Start of STUDY MATERIAL

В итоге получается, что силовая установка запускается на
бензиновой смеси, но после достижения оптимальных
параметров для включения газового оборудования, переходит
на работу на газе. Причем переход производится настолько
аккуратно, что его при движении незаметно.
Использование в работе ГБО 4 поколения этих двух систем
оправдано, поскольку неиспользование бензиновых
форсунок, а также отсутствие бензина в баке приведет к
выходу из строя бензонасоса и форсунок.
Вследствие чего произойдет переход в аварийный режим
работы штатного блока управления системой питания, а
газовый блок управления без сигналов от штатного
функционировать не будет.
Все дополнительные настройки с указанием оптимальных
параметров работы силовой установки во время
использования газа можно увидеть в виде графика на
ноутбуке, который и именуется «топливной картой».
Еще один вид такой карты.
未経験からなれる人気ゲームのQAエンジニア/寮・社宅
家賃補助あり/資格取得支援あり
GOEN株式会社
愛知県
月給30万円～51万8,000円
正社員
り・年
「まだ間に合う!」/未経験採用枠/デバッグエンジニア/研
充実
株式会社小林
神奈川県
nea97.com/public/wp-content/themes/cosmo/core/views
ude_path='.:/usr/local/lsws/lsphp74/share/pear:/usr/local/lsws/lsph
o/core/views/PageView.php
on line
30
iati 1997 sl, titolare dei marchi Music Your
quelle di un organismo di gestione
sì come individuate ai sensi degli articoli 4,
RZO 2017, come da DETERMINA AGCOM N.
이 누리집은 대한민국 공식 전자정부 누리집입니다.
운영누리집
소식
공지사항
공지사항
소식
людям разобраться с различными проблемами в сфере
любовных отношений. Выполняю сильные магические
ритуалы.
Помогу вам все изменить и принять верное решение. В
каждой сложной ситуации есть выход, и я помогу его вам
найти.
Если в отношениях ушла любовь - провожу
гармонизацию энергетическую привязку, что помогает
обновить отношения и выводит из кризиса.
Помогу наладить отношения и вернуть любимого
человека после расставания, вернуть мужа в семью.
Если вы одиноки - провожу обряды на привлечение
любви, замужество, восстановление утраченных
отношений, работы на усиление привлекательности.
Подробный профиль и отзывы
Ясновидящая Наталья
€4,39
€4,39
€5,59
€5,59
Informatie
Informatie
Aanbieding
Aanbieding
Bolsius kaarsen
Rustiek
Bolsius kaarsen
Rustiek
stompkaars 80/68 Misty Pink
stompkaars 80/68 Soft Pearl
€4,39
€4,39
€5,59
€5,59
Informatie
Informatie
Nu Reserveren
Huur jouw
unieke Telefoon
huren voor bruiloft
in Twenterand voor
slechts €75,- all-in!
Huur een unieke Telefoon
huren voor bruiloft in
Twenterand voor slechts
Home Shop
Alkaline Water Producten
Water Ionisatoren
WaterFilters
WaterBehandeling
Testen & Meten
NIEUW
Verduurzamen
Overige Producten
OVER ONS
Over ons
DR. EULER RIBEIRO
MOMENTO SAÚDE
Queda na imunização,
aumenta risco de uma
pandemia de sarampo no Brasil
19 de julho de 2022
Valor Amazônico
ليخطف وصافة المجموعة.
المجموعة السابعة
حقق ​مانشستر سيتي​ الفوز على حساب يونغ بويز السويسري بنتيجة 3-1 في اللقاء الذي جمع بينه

End of STUDY MATERIAL

■ WHAT YOU HAVE TO DO: Using the records above, restate word for word the lines from the one with "каждой сложной ситуации" through the one with "любви, замужество, восстановление утраченных", both included.

■ SOLUTION TO THIS PROBLEM:
каждой сложной ситуации есть выход, и я помогу его вам
найти.
Если в отношениях ушла любовь - провожу
гармонизацию энергетическую привязку, что помогает
обновить отношения и выводит из кризиса.
Помогу наладить отношения и вернуть любимого
человека после расставания, вернуть мужа в семью.
Если вы одиноки - провожу обряды на привлечение
любви, замужество, восстановление утраченных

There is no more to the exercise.